Le préfet de la MRC, Bernard Thompson.

Le système informatique a été piraté

Trois-Rivières — La MRC de Mékinac a récemment été victime d’une cyberattaque qui a complètement paralysé son système informatique.

Selon TVA Trois-Rivières, la tentative fructueuse de piratage du système informatique qu’utilisent plusieurs municipalités du territoire est survenue dimanche dernier, soit pendant le populaire défilé du Festival western de Saint-Tite.

Le ou les auteurs de ce coup exigent maintenant une rançon de plusieurs dizaines de milliers de dollars en cryptomonnaie avant de redonner le contrôle à la MRC.

Les pirates auraient crypté la totalité des données informatiques d’un serveur et aurait par la suite envoyé un courriel à la MRC réclamant le versement d’un montant de 85 000 $ en Bitcoin.

Une plainte formelle a été déposée à la Sûreté du Québec. Le système informatique fera donc l’objet d’analyses approfondies.

«Nous n’aurons pas les résultats d’enquête avant au moins quelques jours, parce qu’évidemment, des cyberattaques, ça demande une expertise que nous n’avons pas dans la région. Comment réagir face à cette situation? Est-ce qu’on doit ou non payer une rançon? Ce sont les policiers qui nous diront comment agir», a expliqué le préfet de la MRC, Bernard Thompson dans le cadre d’une entrevue à TVA Trois-Rivières.

Pour sa part, le directeur général de la MRC, Claude Beaulieu, n’a pas l’intention de répondre positivement à la demande des pirates.
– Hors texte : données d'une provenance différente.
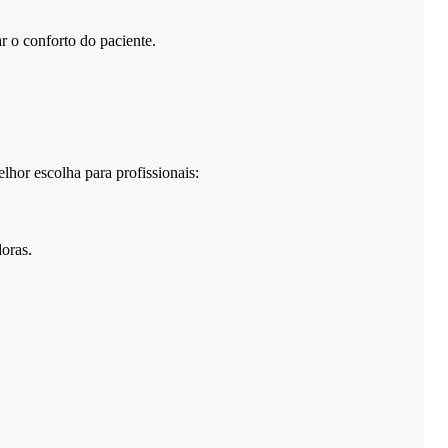
r o conforto do paciente.
lhor escolha para profissionais:
doras.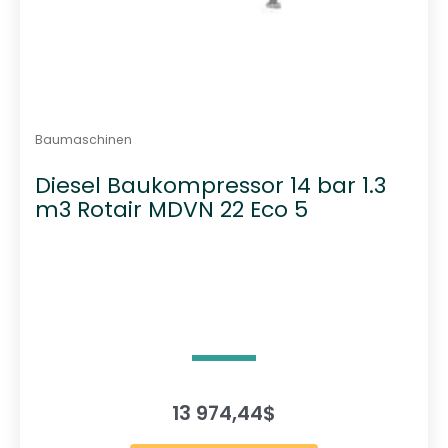
Baumaschinen
Diesel Baukompressor 14 bar 1.3
m3 Rotair MDVN 22 Eco 5
13 974,44
$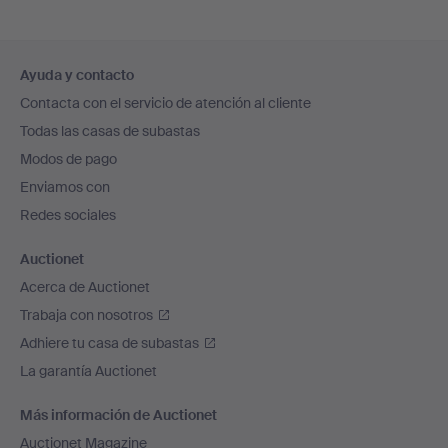
Navegación
Ayuda y contacto
en
Contacta con el servicio de atención al cliente
el
Todas las casas de subastas
pie
Modos de pago
de
Enviamos con
página
Redes sociales
Auctionet
Acerca de Auctionet
Trabaja con nosotros
Adhiere tu casa de subastas
La garantía Auctionet
Más información de Auctionet
Auctionet Magazine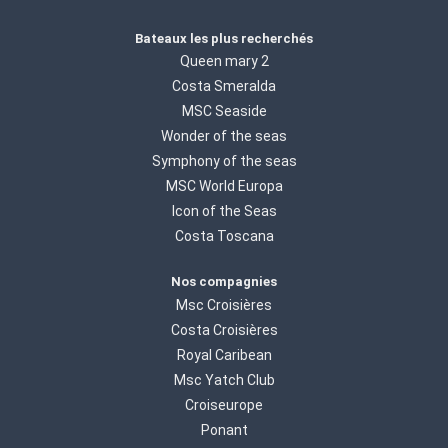
Bateaux les plus recherchés
Queen mary 2
Costa Smeralda
MSC Seaside
Wonder of the seas
Symphony of the seas
MSC World Europa
Icon of the Seas
Costa Toscana
Nos compagnies
Msc Croisières
Costa Croisières
Royal Caribean
Msc Yatch Club
Croiseurope
Ponant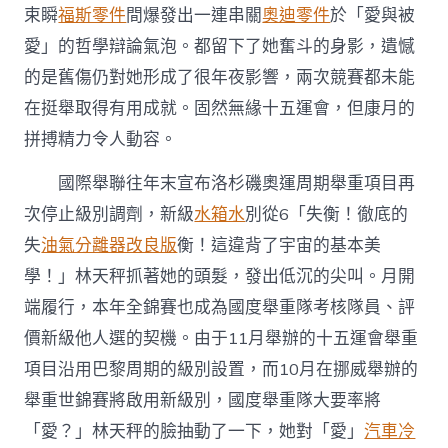
束瞬
福斯零件
間爆發出一連串關
奧迪零件
於「愛與被
愛」的哲學辯論氣泡。都留下了她奮斗的身影，遺憾
的是舊傷仍對她形成了很年夜影響，兩次競賽都未能
在挺舉取得有用成就。固然無緣十五運會，但康月的
拼搏精力令人動容。
國際舉聯往年末宣布洛杉磯奧運周期舉重項目再
次停止級別調劑，新級
水箱水
別從6「失衡！徹底的
失
油氣分離器改良版
衡！這違背了宇宙的基本美
學！」林天秤抓著她的頭髮，發出低沉的尖叫。月開
端履行，本年全錦賽也成為國度舉重隊考核隊員、評
價新級他人選的契機。由于11月舉辦的十五運會舉重
項目沿用巴黎周期的級別設置，而10月在挪威舉辦的
舉重世錦賽將啟用新級別，國度舉重隊大要率將
「愛？」林天秤的臉抽動了一下，她對「愛」
汽車冷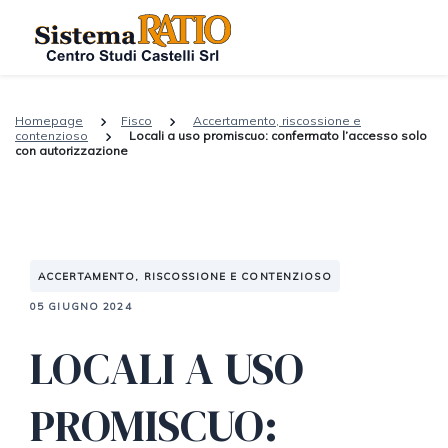
Homepage
Fisco
Accertamento, riscossione e
contenzioso
Locali a uso promiscuo: confermato l’accesso solo
con autorizzazione
ACCERTAMENTO, RISCOSSIONE E CONTENZIOSO
05 GIUGNO 2024
LOCALI A USO
PROMISCUO: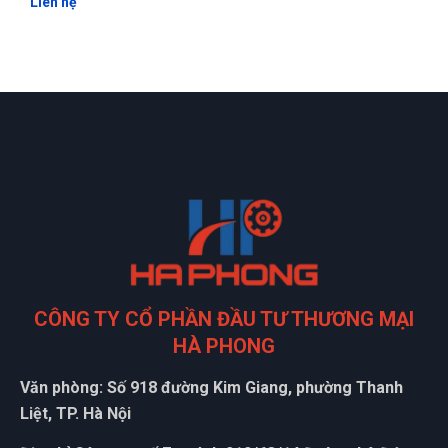
Liên hệ
CÔNG TY CỔ PHẦN ĐẦU TƯ THƯƠNG MẠI
HÀ PHONG
Văn phòng: Số 918 đường Kim Giang, phường Thanh
Liệt, TP. Hà Nội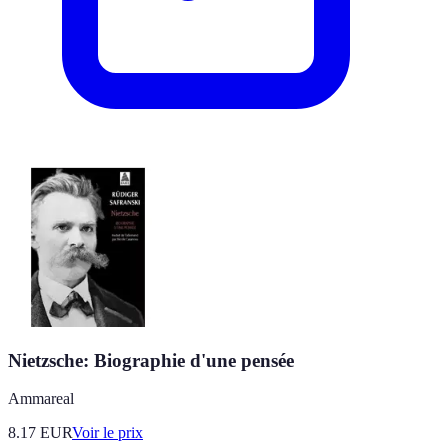
Nietzsche: Biographie d'une pensée
Ammareal
8.17
EUR
Voir le prix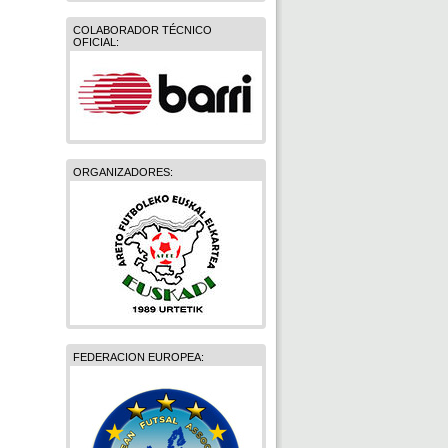
COLABORADOR TÉCNICO
OFICIAL:
ORGANIZADORES:
FEDERACION EUROPEA: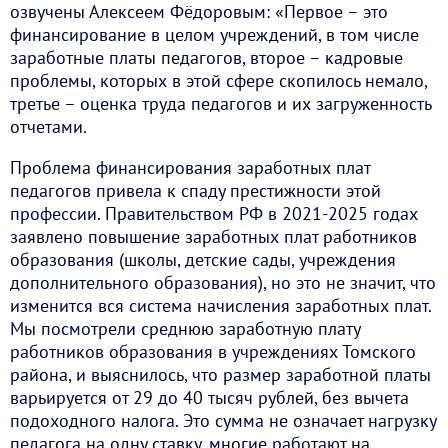
озвучены Алексеем Фёдоровым: «Первое – это
финансирование в целом учреждений, в том числе
заработные платы педагогов, второе – кадровые
проблемы, которых в этой сфере скопилось немало,
третье – оценка труда педагогов и их загруженность
отчетами.
Проблема финансирования заработных плат
педагогов привела к спаду престижности этой
профессии. Правительством РФ в 2021-2025 годах
заявлено повышение заработных плат работников
образования (школы, детские сады, учреждения
дополнительного образования), но это не значит, что
изменится вся система начисления заработных плат.
Мы посмотрели среднюю заработную плату
работников образования в учреждениях Томского
района, и выяснилось, что размер заработной платы
варьируется от 29 до 40 тысяч рублей, без вычета
подоходного налога. Это сумма не означает нагрузку
педагога на одну ставку, многие работают на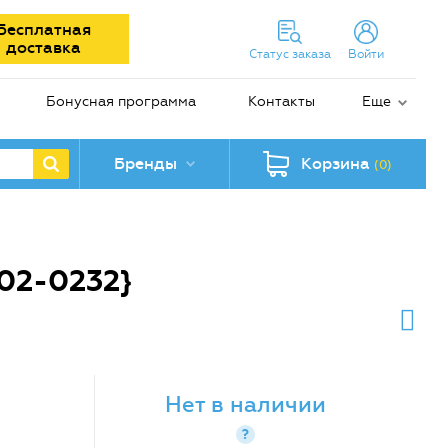
Бесплатная
доставка
Статус заказа
Войти
Бонусная программа
Контакты
Еще
Бренды
Корзина
(0)
02-0232}
Нет в наличии
?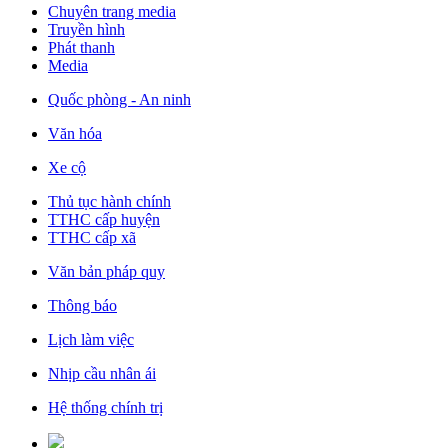
Chuyên trang media
Truyền hình
Phát thanh
Media
Quốc phòng - An ninh
Văn hóa
Xe cộ
Thủ tục hành chính
TTHC cấp huyện
TTHC cấp xã
Văn bản pháp quy
Thông báo
Lịch làm việc
Nhịp cầu nhân ái
Hệ thống chính trị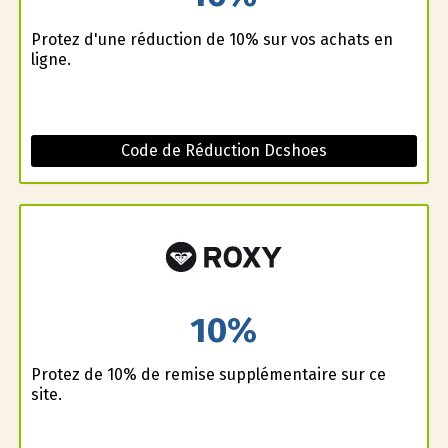
Profitez d'une réduction de 10% sur vos achats en
ligne.
Code de Réduction Dcshoes
10%
Profitez de 10% de remise supplémentaire sur ce
site.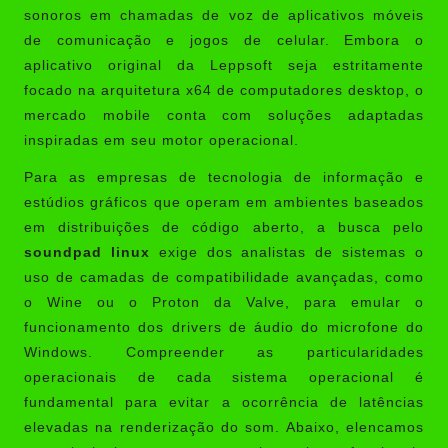
sonoros em chamadas de voz de aplicativos móveis
de comunicação e jogos de celular. Embora o
aplicativo original da Leppsoft seja estritamente
focado na arquitetura x64 de computadores desktop, o
mercado mobile conta com soluções adaptadas
inspiradas em seu motor operacional.
Para as empresas de tecnologia de informação e
estúdios gráficos que operam em ambientes baseados
em distribuições de código aberto, a busca pelo
soundpad linux
exige dos analistas de sistemas o
uso de camadas de compatibilidade avançadas, como
o Wine ou o Proton da Valve, para emular o
funcionamento dos drivers de áudio do microfone do
Windows. Compreender as particularidades
operacionais de cada sistema operacional é
fundamental para evitar a ocorrência de latências
elevadas na renderização do som. Abaixo, elencamos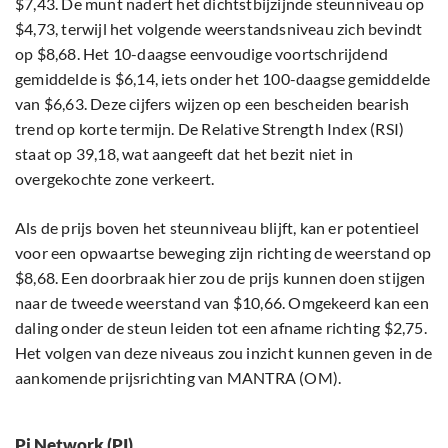
$7,43. De munt nadert het dichtstbijzijnde steunniveau op
$4,73, terwijl het volgende weerstandsniveau zich bevindt
op $8,68. Het 10-daagse eenvoudige voortschrijdend
gemiddelde is $6,14, iets onder het 100-daagse gemiddelde
van $6,63. Deze cijfers wijzen op een bescheiden bearish
trend op korte termijn. De Relative Strength Index (RSI)
staat op 39,18, wat aangeeft dat het bezit niet in
overgekochte zone verkeert.
Als de prijs boven het steunniveau blijft, kan er potentieel
voor een opwaartse beweging zijn richting de weerstand op
$8,68. Een doorbraak hier zou de prijs kunnen doen stijgen
naar de tweede weerstand van $10,66. Omgekeerd kan een
daling onder de steun leiden tot een afname richting $2,75.
Het volgen van deze niveaus zou inzicht kunnen geven in de
aankomende prijsrichting van MANTRA (OM).
Pi Network (PI)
En raison de la panne du système informatique causé par la cyberattaque, les employés des différentes municipalités de la MRC doivent effectuer toutes les tâches administratives à la main. Le contenu des ordinateurs de tous les départements, notamment ceux de la cour municipale, est donc inaccessible pour l’instant.

Le directeur général de la municipalité se veut toutefois rassurant quant à la possibilité de voir des informations confidentielles tomber entre les mains de malfaiteurs.

Par ailleurs, M. Beaulieu tient à préciser que toutes les données de la MRC des municipalités sont publiques et qu’aucune donnée confidentielle est présentement entre les mains des pirates.

La MRC ignore d’où provient cette cyberattaque et qui en est l’auteur.